Your task. Every line below from the one with "48: (271, 106, 1.28)" through the one with "38: (130, 86, 1.29)" is to be repeated exactly, with no picture among them.

Information.
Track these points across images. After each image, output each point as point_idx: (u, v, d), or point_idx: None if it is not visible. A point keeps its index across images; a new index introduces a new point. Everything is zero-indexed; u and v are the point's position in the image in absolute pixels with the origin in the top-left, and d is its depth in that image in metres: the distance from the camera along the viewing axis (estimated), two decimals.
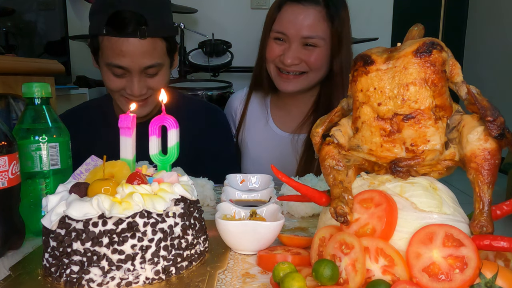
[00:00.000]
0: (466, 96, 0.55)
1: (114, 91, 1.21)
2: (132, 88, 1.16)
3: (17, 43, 2.35)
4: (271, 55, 1.27)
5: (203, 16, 3.56)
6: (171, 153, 0.68)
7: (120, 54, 1.11)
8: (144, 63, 1.14)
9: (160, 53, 1.17)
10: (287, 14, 1.22)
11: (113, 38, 1.11)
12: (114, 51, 1.12)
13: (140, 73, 1.15)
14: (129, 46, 1.11)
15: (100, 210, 0.54)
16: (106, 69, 1.18)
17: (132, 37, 1.10)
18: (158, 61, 1.16)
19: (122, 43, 1.11)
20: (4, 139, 0.65)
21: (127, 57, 1.12)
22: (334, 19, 1.21)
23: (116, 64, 1.13)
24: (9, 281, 0.57)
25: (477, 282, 0.46)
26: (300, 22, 1.19)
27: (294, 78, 1.26)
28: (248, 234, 0.64)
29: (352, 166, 0.59)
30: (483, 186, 0.50)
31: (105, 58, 1.15)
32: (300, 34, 1.20)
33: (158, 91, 1.14)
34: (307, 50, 1.22)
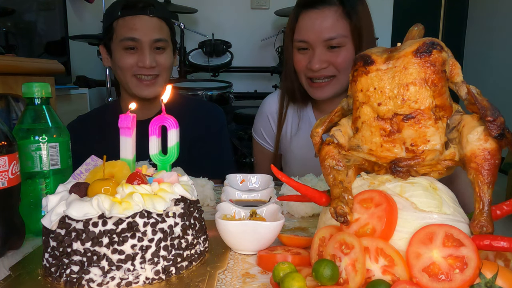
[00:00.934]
0: (466, 96, 0.55)
1: (126, 70, 1.32)
2: (143, 59, 1.30)
3: (17, 43, 2.35)
4: (299, 66, 1.28)
5: (203, 16, 3.56)
6: (171, 153, 0.68)
7: (133, 28, 1.29)
8: (153, 35, 1.31)
9: (165, 32, 1.35)
10: (304, 21, 1.23)
11: (127, 17, 1.30)
12: (128, 27, 1.30)
13: (150, 46, 1.31)
14: (141, 21, 1.30)
15: (100, 210, 0.54)
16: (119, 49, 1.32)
17: (143, 14, 1.30)
18: (165, 37, 1.34)
19: (135, 19, 1.30)
20: (4, 139, 0.65)
21: (139, 30, 1.30)
22: (351, 15, 1.20)
23: (129, 37, 1.29)
24: (9, 281, 0.57)
25: (477, 282, 0.46)
26: (319, 26, 1.20)
27: (326, 85, 1.25)
28: (248, 234, 0.64)
29: (352, 166, 0.59)
30: (483, 186, 0.50)
31: (120, 36, 1.31)
32: (321, 38, 1.20)
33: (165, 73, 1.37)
34: (333, 52, 1.22)
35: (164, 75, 1.38)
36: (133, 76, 1.33)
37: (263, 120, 1.46)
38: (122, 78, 1.37)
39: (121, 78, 1.37)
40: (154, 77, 1.35)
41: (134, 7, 1.31)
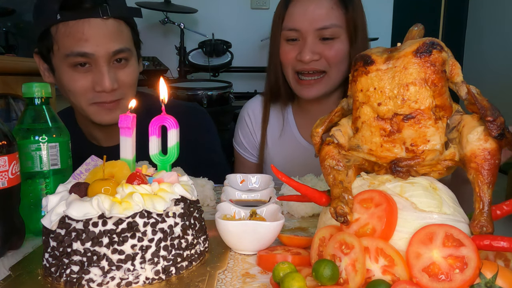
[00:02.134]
0: (466, 96, 0.55)
1: (80, 95, 1.02)
2: (102, 81, 0.98)
3: (17, 43, 2.34)
4: (286, 58, 1.15)
5: (203, 16, 3.56)
6: (171, 153, 0.68)
7: (82, 39, 0.95)
8: (111, 47, 0.98)
9: (127, 38, 1.03)
10: (296, 8, 1.11)
11: (70, 22, 0.95)
12: (74, 37, 0.95)
13: (108, 61, 1.00)
14: (91, 28, 0.95)
15: (100, 210, 0.54)
16: (64, 67, 1.00)
17: (93, 16, 0.96)
18: (126, 45, 1.01)
19: (83, 25, 0.95)
20: (4, 139, 0.65)
21: (91, 41, 0.96)
22: (347, 5, 1.10)
23: (78, 52, 0.96)
24: (9, 281, 0.57)
25: (477, 282, 0.46)
26: (312, 14, 1.08)
27: (315, 83, 1.14)
28: (248, 234, 0.64)
29: (352, 166, 0.59)
30: (483, 186, 0.50)
31: (64, 49, 0.97)
32: (314, 27, 1.09)
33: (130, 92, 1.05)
34: (325, 44, 1.11)
35: (129, 95, 1.06)
36: (91, 105, 1.03)
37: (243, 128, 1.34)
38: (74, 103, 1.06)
39: (73, 102, 1.06)
40: (117, 101, 1.05)
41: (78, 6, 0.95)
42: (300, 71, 1.14)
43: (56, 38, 0.97)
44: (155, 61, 3.08)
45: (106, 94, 1.02)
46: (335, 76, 1.15)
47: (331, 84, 1.16)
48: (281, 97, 1.24)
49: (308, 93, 1.16)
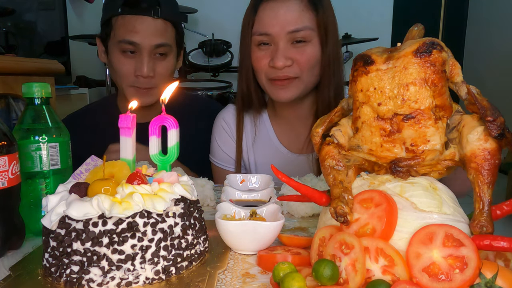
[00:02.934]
0: (466, 96, 0.55)
1: (123, 77, 1.22)
2: (141, 68, 1.19)
3: (17, 43, 2.35)
4: (259, 64, 1.12)
5: (203, 16, 3.56)
6: (171, 153, 0.68)
7: (133, 31, 1.17)
8: (154, 40, 1.19)
9: (170, 36, 1.23)
10: (265, 12, 1.09)
11: (127, 16, 1.18)
12: (127, 28, 1.17)
13: (150, 52, 1.20)
14: (142, 24, 1.17)
15: (100, 210, 0.54)
16: (116, 50, 1.21)
17: (146, 15, 1.17)
18: (167, 42, 1.22)
19: (136, 20, 1.17)
20: (4, 139, 0.65)
21: (140, 33, 1.17)
22: (317, 7, 1.09)
23: (128, 40, 1.18)
24: (9, 281, 0.57)
25: (477, 282, 0.46)
26: (283, 17, 1.07)
27: (288, 83, 1.12)
28: (248, 234, 0.64)
29: (352, 166, 0.59)
30: (483, 186, 0.50)
31: (118, 36, 1.19)
32: (285, 30, 1.07)
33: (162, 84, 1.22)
34: (297, 48, 1.09)
35: (161, 85, 1.24)
36: (130, 87, 1.24)
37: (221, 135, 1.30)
38: (118, 83, 1.27)
39: (118, 82, 1.28)
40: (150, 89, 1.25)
41: (136, 5, 1.18)
42: (273, 78, 1.13)
43: (114, 26, 1.21)
44: None
45: (143, 80, 1.21)
46: (308, 80, 1.14)
47: (304, 86, 1.14)
48: (253, 103, 1.23)
49: (284, 95, 1.14)
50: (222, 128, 1.30)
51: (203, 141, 1.35)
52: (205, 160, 1.36)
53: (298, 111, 1.24)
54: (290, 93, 1.13)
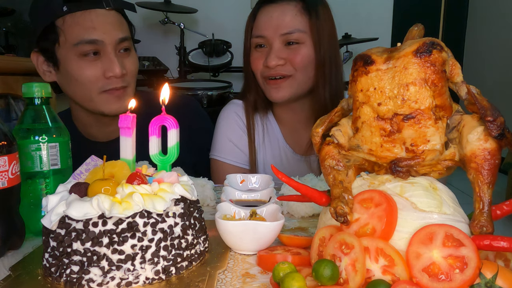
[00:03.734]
0: (466, 96, 0.55)
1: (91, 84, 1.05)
2: (112, 66, 1.04)
3: (17, 43, 2.34)
4: (255, 66, 1.18)
5: (203, 16, 3.56)
6: (171, 153, 0.68)
7: (90, 27, 1.01)
8: (117, 34, 1.05)
9: (126, 29, 1.10)
10: (262, 16, 1.16)
11: (77, 13, 1.01)
12: (82, 26, 1.01)
13: (115, 49, 1.06)
14: (98, 17, 1.02)
15: (100, 210, 0.54)
16: (74, 57, 1.03)
17: (98, 7, 1.03)
18: (128, 34, 1.09)
19: (90, 14, 1.02)
20: (4, 139, 0.65)
21: (98, 29, 1.02)
22: (311, 11, 1.13)
23: (88, 39, 1.01)
24: (9, 281, 0.57)
25: (477, 282, 0.46)
26: (277, 20, 1.13)
27: (281, 82, 1.16)
28: (248, 234, 0.64)
29: (352, 166, 0.59)
30: (483, 186, 0.50)
31: (72, 39, 1.02)
32: (278, 32, 1.12)
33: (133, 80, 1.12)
34: (290, 49, 1.14)
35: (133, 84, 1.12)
36: (101, 93, 1.06)
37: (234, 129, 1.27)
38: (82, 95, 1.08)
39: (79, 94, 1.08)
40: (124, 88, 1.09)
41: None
42: (267, 77, 1.17)
43: (63, 29, 1.02)
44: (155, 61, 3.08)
45: (116, 79, 1.06)
46: (301, 79, 1.17)
47: (297, 86, 1.17)
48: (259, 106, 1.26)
49: (277, 94, 1.17)
50: (236, 124, 1.28)
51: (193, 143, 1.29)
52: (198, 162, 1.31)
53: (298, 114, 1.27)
54: (283, 93, 1.17)
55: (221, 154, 1.28)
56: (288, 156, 1.30)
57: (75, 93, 1.10)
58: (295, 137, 1.29)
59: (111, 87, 1.07)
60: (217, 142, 1.29)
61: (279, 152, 1.30)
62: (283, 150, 1.30)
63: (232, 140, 1.28)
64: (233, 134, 1.28)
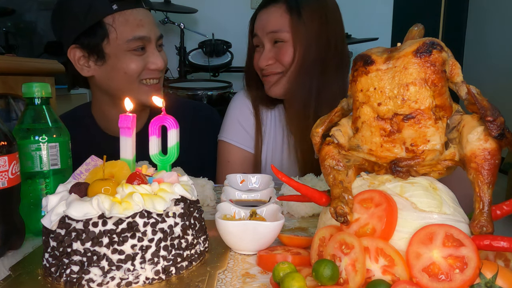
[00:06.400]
0: (466, 96, 0.55)
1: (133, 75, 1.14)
2: (157, 60, 1.15)
3: (17, 43, 2.35)
4: (255, 65, 1.29)
5: (203, 16, 3.56)
6: (171, 153, 0.68)
7: (139, 24, 1.12)
8: (157, 31, 1.17)
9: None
10: (257, 20, 1.28)
11: (127, 11, 1.11)
12: (133, 23, 1.11)
13: (155, 44, 1.17)
14: (144, 15, 1.14)
15: (100, 210, 0.54)
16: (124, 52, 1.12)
17: (141, 7, 1.14)
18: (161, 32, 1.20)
19: (138, 12, 1.13)
20: (4, 139, 0.65)
21: (145, 26, 1.13)
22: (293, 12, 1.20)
23: (139, 36, 1.11)
24: (9, 281, 0.57)
25: (477, 282, 0.46)
26: (265, 21, 1.24)
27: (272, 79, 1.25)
28: (248, 234, 0.64)
29: (352, 166, 0.59)
30: (483, 186, 0.50)
31: (125, 35, 1.10)
32: (266, 30, 1.23)
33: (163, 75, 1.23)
34: (278, 47, 1.23)
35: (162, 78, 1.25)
36: (140, 83, 1.16)
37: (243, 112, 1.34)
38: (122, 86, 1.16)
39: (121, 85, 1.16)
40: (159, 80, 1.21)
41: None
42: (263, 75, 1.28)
43: (114, 26, 1.10)
44: None
45: (157, 72, 1.18)
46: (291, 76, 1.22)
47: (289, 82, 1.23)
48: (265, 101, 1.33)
49: (273, 90, 1.26)
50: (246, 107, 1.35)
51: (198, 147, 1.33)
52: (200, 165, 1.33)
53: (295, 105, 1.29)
54: (275, 89, 1.26)
55: (228, 136, 1.33)
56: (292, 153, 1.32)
57: (119, 85, 1.17)
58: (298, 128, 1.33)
59: (151, 77, 1.18)
60: (226, 124, 1.36)
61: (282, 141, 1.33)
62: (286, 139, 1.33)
63: (240, 122, 1.33)
64: (242, 116, 1.34)
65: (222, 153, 1.35)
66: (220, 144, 1.35)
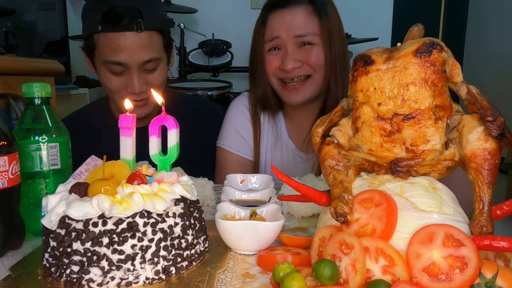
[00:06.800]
0: (466, 96, 0.55)
1: (114, 92, 1.19)
2: (132, 85, 1.14)
3: (17, 43, 2.35)
4: (270, 68, 1.20)
5: (203, 16, 3.56)
6: (171, 153, 0.68)
7: (117, 50, 1.10)
8: (142, 57, 1.12)
9: (157, 47, 1.17)
10: (274, 20, 1.19)
11: (109, 34, 1.10)
12: (111, 47, 1.10)
13: (139, 69, 1.14)
14: (126, 41, 1.10)
15: (100, 210, 0.54)
16: (103, 69, 1.16)
17: (128, 30, 1.09)
18: (156, 55, 1.15)
19: (119, 38, 1.09)
20: (4, 139, 0.65)
21: (125, 52, 1.10)
22: (321, 14, 1.17)
23: (114, 61, 1.11)
24: (9, 281, 0.57)
25: (477, 282, 0.46)
26: (289, 23, 1.16)
27: (300, 86, 1.19)
28: (248, 234, 0.64)
29: (352, 166, 0.59)
30: (483, 186, 0.50)
31: (102, 56, 1.13)
32: (292, 34, 1.16)
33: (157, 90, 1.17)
34: (304, 50, 1.17)
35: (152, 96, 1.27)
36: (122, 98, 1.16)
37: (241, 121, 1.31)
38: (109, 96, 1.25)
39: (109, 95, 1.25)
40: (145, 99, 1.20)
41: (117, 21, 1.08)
42: (283, 78, 1.19)
43: (97, 44, 1.14)
44: None
45: (135, 95, 1.17)
46: (319, 78, 1.20)
47: (314, 87, 1.20)
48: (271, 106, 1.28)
49: (296, 98, 1.20)
50: (243, 115, 1.32)
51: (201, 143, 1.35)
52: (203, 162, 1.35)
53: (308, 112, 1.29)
54: (302, 96, 1.20)
55: (226, 143, 1.32)
56: (290, 152, 1.32)
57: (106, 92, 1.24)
58: (299, 134, 1.32)
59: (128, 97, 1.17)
60: (224, 131, 1.34)
61: (282, 148, 1.32)
62: (285, 145, 1.32)
63: (238, 130, 1.31)
64: (240, 125, 1.31)
65: (220, 159, 1.34)
66: (218, 150, 1.34)
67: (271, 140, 1.32)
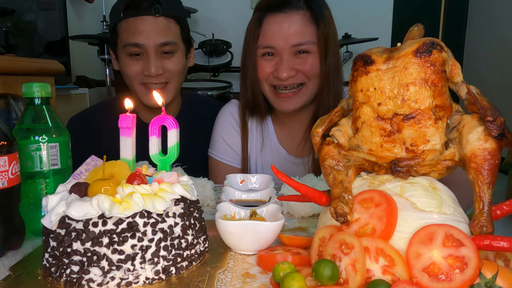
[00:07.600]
0: (466, 96, 0.55)
1: (132, 78, 1.25)
2: (148, 67, 1.21)
3: (17, 43, 2.34)
4: (263, 74, 1.17)
5: (203, 16, 3.56)
6: (171, 153, 0.68)
7: (135, 32, 1.19)
8: (158, 39, 1.20)
9: (174, 33, 1.24)
10: (270, 25, 1.14)
11: (130, 19, 1.20)
12: (130, 31, 1.20)
13: (156, 52, 1.21)
14: (144, 24, 1.19)
15: (100, 210, 0.54)
16: (124, 56, 1.24)
17: (146, 14, 1.19)
18: (172, 39, 1.23)
19: (137, 21, 1.19)
20: (4, 139, 0.65)
21: (143, 34, 1.19)
22: (319, 21, 1.13)
23: (132, 43, 1.20)
24: (9, 281, 0.57)
25: (477, 282, 0.46)
26: (287, 31, 1.12)
27: (293, 95, 1.17)
28: (248, 234, 0.64)
29: (352, 166, 0.59)
30: (483, 186, 0.50)
31: (123, 41, 1.22)
32: (289, 43, 1.12)
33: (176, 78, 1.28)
34: (300, 58, 1.15)
35: (175, 81, 1.27)
36: (140, 84, 1.25)
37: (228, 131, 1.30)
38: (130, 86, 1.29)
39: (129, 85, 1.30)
40: (163, 85, 1.25)
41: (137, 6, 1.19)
42: (277, 85, 1.17)
43: (119, 32, 1.24)
44: None
45: (152, 77, 1.23)
46: (312, 88, 1.18)
47: (308, 95, 1.19)
48: (260, 111, 1.27)
49: (288, 106, 1.18)
50: (230, 125, 1.31)
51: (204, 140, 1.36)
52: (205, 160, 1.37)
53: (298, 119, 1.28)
54: (294, 105, 1.18)
55: (215, 152, 1.32)
56: (281, 158, 1.31)
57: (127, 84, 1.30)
58: (290, 140, 1.31)
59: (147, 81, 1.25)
60: (213, 140, 1.34)
61: (272, 153, 1.31)
62: (275, 151, 1.31)
63: (225, 140, 1.31)
64: (226, 134, 1.31)
65: (211, 168, 1.35)
66: (209, 159, 1.35)
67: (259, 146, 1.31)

Result of the task.
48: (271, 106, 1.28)
49: (296, 98, 1.20)
50: (243, 115, 1.32)
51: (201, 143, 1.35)
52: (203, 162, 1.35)
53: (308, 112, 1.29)
54: (302, 96, 1.20)
55: (226, 143, 1.32)
56: (290, 152, 1.32)
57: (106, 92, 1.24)
58: (299, 134, 1.32)
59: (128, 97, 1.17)
60: (224, 131, 1.34)
61: (282, 148, 1.32)
62: (285, 145, 1.32)
63: (238, 130, 1.31)
64: (240, 125, 1.31)
65: (220, 159, 1.34)
66: (218, 150, 1.34)
67: (271, 140, 1.32)
[00:07.600]
0: (466, 96, 0.55)
1: (132, 78, 1.25)
2: (148, 67, 1.21)
3: (17, 43, 2.34)
4: (263, 74, 1.17)
5: (203, 16, 3.56)
6: (171, 153, 0.68)
7: (135, 32, 1.19)
8: (158, 39, 1.20)
9: (174, 33, 1.24)
10: (270, 25, 1.14)
11: (130, 19, 1.20)
12: (130, 31, 1.20)
13: (156, 52, 1.21)
14: (144, 24, 1.19)
15: (100, 210, 0.54)
16: (124, 56, 1.24)
17: (146, 14, 1.19)
18: (172, 39, 1.23)
19: (137, 21, 1.19)
20: (4, 139, 0.65)
21: (143, 34, 1.19)
22: (319, 21, 1.13)
23: (132, 43, 1.20)
24: (9, 281, 0.57)
25: (477, 282, 0.46)
26: (287, 31, 1.12)
27: (293, 95, 1.17)
28: (248, 234, 0.64)
29: (352, 166, 0.59)
30: (483, 186, 0.50)
31: (123, 41, 1.22)
32: (289, 43, 1.12)
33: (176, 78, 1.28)
34: (300, 58, 1.15)
35: (175, 81, 1.27)
36: (140, 84, 1.25)
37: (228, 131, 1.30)
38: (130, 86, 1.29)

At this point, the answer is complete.